What you should do:
Among the entries below, one line contains "thumb ip: (608, 323)" and another contains "middle tip: (703, 349)". Transcribe those two lines and every line between them, exactly.
____ Input data
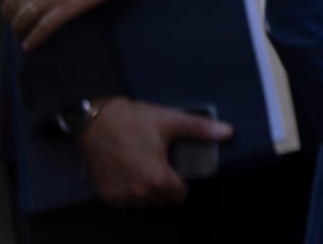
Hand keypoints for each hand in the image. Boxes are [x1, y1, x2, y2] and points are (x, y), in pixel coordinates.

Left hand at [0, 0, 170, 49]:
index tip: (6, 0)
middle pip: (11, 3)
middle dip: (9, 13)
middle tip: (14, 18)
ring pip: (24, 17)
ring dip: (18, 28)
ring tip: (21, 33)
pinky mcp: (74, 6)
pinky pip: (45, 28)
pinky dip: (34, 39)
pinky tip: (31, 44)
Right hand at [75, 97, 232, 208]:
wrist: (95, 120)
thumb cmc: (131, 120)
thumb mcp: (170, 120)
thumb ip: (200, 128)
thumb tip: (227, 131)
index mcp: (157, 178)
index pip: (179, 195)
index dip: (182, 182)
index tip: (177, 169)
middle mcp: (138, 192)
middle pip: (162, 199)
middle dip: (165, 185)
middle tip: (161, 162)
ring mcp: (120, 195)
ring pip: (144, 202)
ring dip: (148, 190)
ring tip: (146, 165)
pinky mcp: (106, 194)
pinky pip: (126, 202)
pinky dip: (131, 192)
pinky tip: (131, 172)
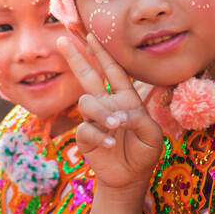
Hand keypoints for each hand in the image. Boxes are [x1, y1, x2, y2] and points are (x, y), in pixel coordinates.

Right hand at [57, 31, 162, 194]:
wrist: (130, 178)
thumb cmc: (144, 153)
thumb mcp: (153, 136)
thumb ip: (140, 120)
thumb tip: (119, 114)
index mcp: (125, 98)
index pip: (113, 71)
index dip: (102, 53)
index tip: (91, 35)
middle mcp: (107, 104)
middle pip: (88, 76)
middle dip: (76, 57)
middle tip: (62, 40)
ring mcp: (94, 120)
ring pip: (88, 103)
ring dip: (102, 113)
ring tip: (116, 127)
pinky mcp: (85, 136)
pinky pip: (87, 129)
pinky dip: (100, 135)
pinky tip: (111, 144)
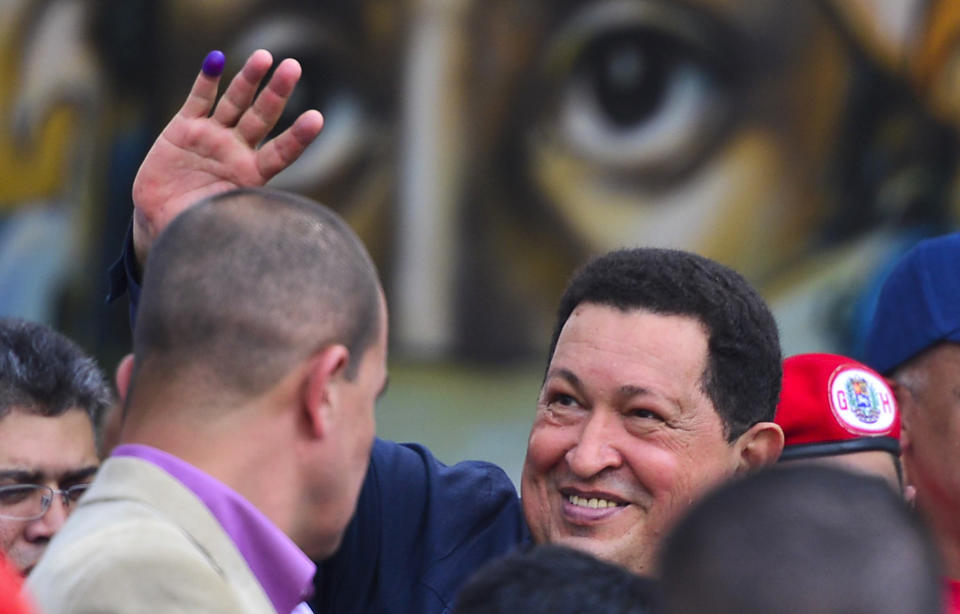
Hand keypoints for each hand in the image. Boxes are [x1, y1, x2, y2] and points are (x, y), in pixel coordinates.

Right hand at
________
____ Input data
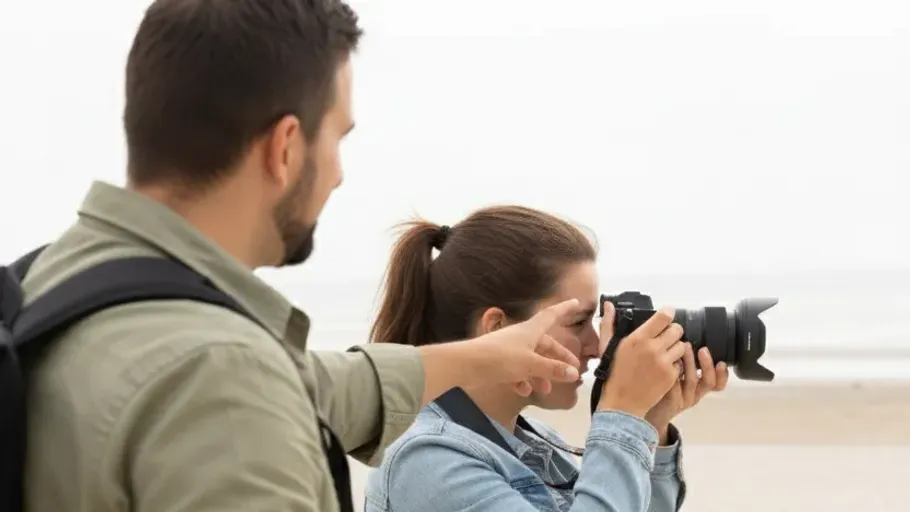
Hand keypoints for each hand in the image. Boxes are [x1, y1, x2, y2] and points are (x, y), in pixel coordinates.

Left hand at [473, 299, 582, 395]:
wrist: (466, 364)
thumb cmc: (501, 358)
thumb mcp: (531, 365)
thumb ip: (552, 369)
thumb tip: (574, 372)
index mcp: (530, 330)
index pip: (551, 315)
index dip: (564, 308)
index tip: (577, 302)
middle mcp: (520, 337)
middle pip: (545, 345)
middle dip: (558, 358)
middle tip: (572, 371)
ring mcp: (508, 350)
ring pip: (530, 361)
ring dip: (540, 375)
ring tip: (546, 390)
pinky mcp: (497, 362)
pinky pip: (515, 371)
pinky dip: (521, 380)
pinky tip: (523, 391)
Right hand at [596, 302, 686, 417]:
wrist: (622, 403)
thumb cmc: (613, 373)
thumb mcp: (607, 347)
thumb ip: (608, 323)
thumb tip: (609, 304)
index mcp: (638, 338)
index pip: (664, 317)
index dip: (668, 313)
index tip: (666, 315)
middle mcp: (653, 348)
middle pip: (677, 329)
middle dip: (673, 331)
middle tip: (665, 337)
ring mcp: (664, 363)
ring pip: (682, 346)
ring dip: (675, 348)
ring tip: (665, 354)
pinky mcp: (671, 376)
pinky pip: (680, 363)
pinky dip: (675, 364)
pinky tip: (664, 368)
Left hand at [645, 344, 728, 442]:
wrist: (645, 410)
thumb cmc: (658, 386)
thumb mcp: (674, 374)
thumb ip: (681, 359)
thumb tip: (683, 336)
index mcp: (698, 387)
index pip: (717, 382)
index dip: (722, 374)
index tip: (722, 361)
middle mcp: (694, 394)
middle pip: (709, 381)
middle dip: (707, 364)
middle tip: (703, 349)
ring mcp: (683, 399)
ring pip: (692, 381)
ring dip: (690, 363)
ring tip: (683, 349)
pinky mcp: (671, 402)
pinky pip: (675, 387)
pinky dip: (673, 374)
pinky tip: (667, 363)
________
Exercise answer:
thumb ip: (608, 323)
thumb tip: (609, 304)
index mcp: (638, 338)
index pip: (664, 317)
index dip: (668, 313)
index tip: (666, 315)
middle mcp: (653, 348)
middle pip: (677, 329)
middle dip: (673, 331)
middle tip: (665, 337)
ring mcp: (664, 363)
ring pip: (682, 346)
ring dip: (675, 348)
ring tip: (665, 354)
pinky mcp: (671, 376)
pinky pip: (680, 363)
pinky dip: (675, 364)
pinky tip: (664, 368)
Left hand at [645, 344, 728, 442]:
wrist: (645, 410)
thumb cmc: (658, 386)
thumb mcp: (674, 374)
thumb ip: (681, 359)
thumb tip: (683, 336)
index mcp: (698, 387)
index pip: (717, 382)
index dip: (722, 374)
index tip: (722, 361)
middle mcp: (694, 394)
middle pip: (709, 381)
middle dip: (707, 364)
middle tip: (703, 349)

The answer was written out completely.